▶ [Exercise prompt]:
Reproduce each of the following lines verbatim, with nothing changed.

Text extracted page by page:
++++++++

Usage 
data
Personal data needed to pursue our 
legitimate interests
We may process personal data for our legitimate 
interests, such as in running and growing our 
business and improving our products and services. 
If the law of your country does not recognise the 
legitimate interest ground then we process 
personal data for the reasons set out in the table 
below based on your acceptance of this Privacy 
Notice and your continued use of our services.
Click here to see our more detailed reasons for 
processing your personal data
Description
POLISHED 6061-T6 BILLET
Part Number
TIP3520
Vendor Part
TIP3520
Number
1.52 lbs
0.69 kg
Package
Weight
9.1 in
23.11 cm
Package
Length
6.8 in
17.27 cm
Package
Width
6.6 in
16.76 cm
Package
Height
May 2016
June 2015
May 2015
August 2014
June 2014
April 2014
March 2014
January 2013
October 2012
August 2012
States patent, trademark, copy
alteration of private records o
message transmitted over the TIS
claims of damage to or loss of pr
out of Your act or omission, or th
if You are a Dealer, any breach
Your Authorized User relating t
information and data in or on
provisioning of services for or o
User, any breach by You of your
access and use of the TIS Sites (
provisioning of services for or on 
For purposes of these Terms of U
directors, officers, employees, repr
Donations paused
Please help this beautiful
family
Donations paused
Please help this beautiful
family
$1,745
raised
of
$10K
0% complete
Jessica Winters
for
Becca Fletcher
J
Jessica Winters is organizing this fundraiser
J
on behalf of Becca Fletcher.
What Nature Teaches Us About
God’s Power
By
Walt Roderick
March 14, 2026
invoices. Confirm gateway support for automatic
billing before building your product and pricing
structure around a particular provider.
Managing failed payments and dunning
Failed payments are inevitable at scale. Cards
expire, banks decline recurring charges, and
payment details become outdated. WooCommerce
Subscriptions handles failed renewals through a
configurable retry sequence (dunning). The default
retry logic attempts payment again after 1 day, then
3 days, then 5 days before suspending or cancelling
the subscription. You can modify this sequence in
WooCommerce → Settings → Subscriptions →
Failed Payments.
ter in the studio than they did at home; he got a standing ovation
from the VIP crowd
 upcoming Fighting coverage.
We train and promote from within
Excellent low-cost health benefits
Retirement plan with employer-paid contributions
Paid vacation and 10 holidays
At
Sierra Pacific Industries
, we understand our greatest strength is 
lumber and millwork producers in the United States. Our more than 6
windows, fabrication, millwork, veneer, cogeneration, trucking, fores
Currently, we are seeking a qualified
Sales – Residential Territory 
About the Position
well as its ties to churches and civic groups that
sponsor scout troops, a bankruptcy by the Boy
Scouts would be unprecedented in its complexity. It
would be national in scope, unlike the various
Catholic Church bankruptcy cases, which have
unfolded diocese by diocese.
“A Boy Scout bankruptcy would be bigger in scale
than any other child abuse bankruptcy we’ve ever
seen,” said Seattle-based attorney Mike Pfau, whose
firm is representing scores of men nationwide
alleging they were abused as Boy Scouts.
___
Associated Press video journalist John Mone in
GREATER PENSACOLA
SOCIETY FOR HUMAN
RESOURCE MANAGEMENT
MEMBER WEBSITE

++++++++

▶ [Response for this exercise]:
Usage 
data
Personal data needed to pursue our 
legitimate interests
We may process personal data for our legitimate 
interests, such as in running and growing our 
business and improving our products and services. 
If the law of your country does not recognise the 
legitimate interest ground then we process 
personal data for the reasons set out in the table 
below based on your acceptance of this Privacy 
Notice and your continued use of our services.
Click here to see our more detailed reasons for 
processing your personal data
Description
POLISHED 6061-T6 BILLET
Part Number
TIP3520
Vendor Part
TIP3520
Number
1.52 lbs
0.69 kg
Package
Weight
9.1 in
23.11 cm
Package
Length
6.8 in
17.27 cm
Package
Width
6.6 in
16.76 cm
Package
Height
May 2016
June 2015
May 2015
August 2014
June 2014
April 2014
March 2014
January 2013
October 2012
August 2012
States patent, trademark, copy
alteration of private records o
message transmitted over the TIS
claims of damage to or loss of pr
out of Your act or omission, or th
if You are a Dealer, any breach
Your Authorized User relating t
information and data in or on
provisioning of services for or o
User, any breach by You of your
access and use of the TIS Sites (
provisioning of services for or on 
For purposes of these Terms of U
directors, officers, employees, repr
Donations paused
Please help this beautiful
family
Donations paused
Please help this beautiful
family
$1,745
raised
of
$10K
0% complete
Jessica Winters
for
Becca Fletcher
J
Jessica Winters is organizing this fundraiser
J
on behalf of Becca Fletcher.
What Nature Teaches Us About
God’s Power
By
Walt Roderick
March 14, 2026
invoices. Confirm gateway support for automatic
billing before building your product and pricing
structure around a particular provider.
Managing failed payments and dunning
Failed payments are inevitable at scale. Cards
expire, banks decline recurring charges, and
payment details become outdated. WooCommerce
Subscriptions handles failed renewals through a
configurable retry sequence (dunning). The default
retry logic attempts payment again after 1 day, then
3 days, then 5 days before suspending or cancelling
the subscription. You can modify this sequence in
WooCommerce → Settings → Subscriptions →
Failed Payments.
ter in the studio than they did at home; he got a standing ovation
from the VIP crowd
 upcoming Fighting coverage.
We train and promote from within
Excellent low-cost health benefits
Retirement plan with employer-paid contributions
Paid vacation and 10 holidays
At
Sierra Pacific Industries
, we understand our greatest strength is 
lumber and millwork producers in the United States. Our more than 6
windows, fabrication, millwork, veneer, cogeneration, trucking, fores
Currently, we are seeking a qualified
Sales – Residential Territory 
About the Position
well as its ties to churches and civic groups that
sponsor scout troops, a bankruptcy by the Boy
Scouts would be unprecedented in its complexity. It
would be national in scope, unlike the various
Catholic Church bankruptcy cases, which have
unfolded diocese by diocese.
“A Boy Scout bankruptcy would be bigger in scale
than any other child abuse bankruptcy we’ve ever
seen,” said Seattle-based attorney Mike Pfau, whose
firm is representing scores of men nationwide
alleging they were abused as Boy Scouts.
___
Associated Press video journalist John Mone in
GREATER PENSACOLA
SOCIETY FOR HUMAN
RESOURCE MANAGEMENT
MEMBER WEBSITE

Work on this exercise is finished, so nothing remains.